Catatan Kecil Tentang Menuju Kesetaraan Perempuan

Nurmaria Sarosa dan Wicaksono Sarosa meluncurkan buku baru berjudul Angin Perubahan dan Kota Tangguh Pasca Korona di Gedung Perpustakaan Pusat Nasional Jakarta 20 Mei 2024

Ingetberita. Com, Jakarta- Judul diatas ada kutipan dari makna yang ingin disampaikan oleh seorang Nurmaria Sarosa. Seorang perempuan yang aktif dan berkiprah diberbagai bidang mulai dari perbankan hingga perdagangan eksport dan impor dengan semangat untuk memberikan paradigma baru terkait dunia femisme Indonesia saat ini.

Dalam kesempterbaru Nurmaria Sarosa menelurkan buku baru berjudul “Angin Perubahan” Catatan Kecil Tentang Pemberdayaan Perempuan Menuju Kesetaraan yang di launching berbarengan dengan karya sang suami Wicaksono Sarosa dengan judul “Kota Tangguh Pasca Korona”, Nurmaria Sarosa ingin menyampaikan ada perubahan yang dibawa dalam bukunya tentang perempuan Indonesia yang mampu menggali potensi dirinya.

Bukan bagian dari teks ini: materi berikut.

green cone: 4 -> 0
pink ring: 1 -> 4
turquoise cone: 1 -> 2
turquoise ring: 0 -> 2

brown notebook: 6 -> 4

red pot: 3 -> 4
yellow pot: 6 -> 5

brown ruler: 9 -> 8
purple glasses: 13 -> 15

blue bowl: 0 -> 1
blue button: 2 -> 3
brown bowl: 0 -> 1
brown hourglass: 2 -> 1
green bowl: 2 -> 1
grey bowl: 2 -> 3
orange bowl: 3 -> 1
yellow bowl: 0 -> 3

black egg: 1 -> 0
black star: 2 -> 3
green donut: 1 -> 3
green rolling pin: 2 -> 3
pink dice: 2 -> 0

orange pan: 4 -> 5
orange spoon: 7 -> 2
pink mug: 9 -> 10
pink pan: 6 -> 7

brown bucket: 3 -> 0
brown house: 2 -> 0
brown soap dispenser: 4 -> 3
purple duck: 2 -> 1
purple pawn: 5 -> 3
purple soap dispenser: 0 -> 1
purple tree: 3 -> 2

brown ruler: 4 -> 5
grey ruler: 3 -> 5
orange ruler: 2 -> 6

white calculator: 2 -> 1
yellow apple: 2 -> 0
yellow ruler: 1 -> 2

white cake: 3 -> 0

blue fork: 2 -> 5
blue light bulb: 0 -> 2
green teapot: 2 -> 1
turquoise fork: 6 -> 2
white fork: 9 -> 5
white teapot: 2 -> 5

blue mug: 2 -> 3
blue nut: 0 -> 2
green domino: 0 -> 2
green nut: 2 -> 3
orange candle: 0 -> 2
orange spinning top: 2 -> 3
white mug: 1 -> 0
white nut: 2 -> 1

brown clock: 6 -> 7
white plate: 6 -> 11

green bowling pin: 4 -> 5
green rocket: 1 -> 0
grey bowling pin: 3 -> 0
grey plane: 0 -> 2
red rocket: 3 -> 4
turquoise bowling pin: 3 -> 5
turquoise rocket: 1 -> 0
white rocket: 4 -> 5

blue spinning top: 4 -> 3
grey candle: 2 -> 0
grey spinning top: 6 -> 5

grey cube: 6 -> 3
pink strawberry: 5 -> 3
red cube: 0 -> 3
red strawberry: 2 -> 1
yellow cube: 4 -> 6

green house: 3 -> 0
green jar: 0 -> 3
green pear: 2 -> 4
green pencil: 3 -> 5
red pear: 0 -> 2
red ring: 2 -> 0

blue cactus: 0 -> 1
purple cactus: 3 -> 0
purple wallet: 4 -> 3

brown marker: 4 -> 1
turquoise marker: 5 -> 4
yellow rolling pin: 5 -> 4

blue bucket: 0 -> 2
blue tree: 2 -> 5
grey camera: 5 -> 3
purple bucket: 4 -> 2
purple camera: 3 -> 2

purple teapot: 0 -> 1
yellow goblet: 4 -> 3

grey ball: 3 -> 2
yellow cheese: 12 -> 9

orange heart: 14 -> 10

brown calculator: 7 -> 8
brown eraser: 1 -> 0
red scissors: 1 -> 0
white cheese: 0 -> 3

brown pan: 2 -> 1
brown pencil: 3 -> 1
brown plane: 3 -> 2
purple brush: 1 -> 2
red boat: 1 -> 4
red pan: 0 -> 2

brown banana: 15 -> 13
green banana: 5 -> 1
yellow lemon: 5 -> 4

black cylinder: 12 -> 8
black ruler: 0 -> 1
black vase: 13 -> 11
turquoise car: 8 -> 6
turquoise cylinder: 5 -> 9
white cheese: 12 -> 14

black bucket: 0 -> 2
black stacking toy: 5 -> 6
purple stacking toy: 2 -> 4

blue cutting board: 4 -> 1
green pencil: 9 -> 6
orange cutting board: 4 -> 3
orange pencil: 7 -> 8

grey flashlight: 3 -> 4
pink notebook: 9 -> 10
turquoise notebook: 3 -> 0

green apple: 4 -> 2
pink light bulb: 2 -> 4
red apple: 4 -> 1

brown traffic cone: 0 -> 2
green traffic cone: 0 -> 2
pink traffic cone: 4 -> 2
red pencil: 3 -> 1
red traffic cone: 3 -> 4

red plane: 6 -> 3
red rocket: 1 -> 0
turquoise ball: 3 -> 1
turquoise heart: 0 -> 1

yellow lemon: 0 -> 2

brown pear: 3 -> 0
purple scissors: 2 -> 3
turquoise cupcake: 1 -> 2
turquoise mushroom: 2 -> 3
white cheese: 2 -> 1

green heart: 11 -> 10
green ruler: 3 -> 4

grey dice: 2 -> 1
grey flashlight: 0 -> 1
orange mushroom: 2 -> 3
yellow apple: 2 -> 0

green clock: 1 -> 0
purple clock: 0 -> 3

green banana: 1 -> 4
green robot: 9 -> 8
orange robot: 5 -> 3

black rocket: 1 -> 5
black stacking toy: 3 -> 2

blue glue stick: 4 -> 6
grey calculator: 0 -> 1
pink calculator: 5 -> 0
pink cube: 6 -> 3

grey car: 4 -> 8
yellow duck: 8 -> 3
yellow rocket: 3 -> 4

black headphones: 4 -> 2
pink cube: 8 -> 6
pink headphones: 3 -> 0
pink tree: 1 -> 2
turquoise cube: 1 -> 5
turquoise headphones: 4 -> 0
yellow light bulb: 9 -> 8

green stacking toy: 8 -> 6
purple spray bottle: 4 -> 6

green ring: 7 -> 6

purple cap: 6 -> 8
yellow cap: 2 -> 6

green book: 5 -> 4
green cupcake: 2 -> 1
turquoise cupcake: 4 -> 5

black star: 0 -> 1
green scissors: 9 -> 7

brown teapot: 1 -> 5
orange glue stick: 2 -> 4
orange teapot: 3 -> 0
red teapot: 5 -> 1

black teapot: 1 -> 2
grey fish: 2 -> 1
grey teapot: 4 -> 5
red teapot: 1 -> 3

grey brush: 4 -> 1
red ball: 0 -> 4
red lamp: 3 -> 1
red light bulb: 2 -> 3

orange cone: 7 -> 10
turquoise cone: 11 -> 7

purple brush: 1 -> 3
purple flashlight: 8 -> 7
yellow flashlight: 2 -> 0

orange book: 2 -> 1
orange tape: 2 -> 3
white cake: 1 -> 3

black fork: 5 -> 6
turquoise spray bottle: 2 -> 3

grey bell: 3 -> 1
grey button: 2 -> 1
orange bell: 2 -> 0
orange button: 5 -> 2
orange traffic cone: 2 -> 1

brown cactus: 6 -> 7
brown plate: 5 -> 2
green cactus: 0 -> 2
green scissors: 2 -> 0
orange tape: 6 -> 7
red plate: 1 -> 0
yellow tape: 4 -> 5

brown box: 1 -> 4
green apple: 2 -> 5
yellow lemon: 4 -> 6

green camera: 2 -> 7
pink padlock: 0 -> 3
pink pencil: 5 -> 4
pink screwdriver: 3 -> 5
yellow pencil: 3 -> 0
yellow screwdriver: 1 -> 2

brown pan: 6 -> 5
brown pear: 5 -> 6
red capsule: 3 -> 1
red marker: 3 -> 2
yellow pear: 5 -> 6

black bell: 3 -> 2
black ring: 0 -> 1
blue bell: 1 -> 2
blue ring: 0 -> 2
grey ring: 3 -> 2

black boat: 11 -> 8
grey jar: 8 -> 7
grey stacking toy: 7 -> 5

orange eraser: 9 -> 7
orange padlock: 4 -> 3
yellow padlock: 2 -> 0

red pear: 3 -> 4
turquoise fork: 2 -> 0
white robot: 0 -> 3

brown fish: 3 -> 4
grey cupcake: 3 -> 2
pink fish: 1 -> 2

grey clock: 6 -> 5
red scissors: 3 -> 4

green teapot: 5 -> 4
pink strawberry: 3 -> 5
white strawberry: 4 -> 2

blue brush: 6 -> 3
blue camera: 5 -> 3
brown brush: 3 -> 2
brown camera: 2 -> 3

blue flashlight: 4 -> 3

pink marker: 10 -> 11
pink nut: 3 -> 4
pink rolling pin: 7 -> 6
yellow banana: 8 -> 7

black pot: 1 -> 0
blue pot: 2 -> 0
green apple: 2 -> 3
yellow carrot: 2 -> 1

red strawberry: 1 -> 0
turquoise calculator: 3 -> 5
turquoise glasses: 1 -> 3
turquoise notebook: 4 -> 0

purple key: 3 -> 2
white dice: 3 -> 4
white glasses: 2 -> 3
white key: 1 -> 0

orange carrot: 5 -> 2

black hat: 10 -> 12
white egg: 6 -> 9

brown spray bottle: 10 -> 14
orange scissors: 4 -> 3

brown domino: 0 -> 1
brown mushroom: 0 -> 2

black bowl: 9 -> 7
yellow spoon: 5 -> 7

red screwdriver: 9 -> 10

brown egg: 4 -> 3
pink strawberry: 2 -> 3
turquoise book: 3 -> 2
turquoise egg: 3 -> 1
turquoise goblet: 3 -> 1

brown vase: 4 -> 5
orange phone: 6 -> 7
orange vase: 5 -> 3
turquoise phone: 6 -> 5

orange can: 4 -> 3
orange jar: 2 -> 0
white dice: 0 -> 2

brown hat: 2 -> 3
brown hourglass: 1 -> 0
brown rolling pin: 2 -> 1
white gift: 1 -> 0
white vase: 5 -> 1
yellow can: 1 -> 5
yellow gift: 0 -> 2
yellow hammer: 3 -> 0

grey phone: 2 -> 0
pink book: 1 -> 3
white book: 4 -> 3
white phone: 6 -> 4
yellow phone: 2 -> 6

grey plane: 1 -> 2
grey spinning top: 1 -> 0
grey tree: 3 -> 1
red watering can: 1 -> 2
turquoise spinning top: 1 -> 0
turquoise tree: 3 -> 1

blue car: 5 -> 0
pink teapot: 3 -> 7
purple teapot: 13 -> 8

“Saya bukan feminis, tapi saya merasa perempuan itu diperlukan sekali untuk menggali potensi dirinya yang sampai saat ini banyak perempuan tidak menggali potensi dirinya untuk menggolkan tujuan pemerintah untuk Indonesia emas 2045,” jelasnya dalam wawancara.

Peluncuran buku Meri sapaan akrab Nurmaria Sarosa di gedung Perpustakaan Pusat Nasional bertepatan dengan hari Kebangkitan Nasional tanggal 20 Mei diharapkan menjadi momentum yang tepat memberikan semangat literasi kembali kepada perempuan Indonesia berkiprah untuk negeri.

” Dalam buku ini dirinya juga mengulas perempuan di era digitalisasi nasional, jadi umumnya perempuan itu sedikit-sedikit takut nggak berani, saya nggak bisa dan nggak ngerti padahal penting sekali dalam perubahan digital yang ketat ini kita harus juga mengerti digital. Saya di bidang logistik harus paham masuk digital dan perempuan bisa bersaing internasional,” jelasnya tentang peran perempuan Indonesia.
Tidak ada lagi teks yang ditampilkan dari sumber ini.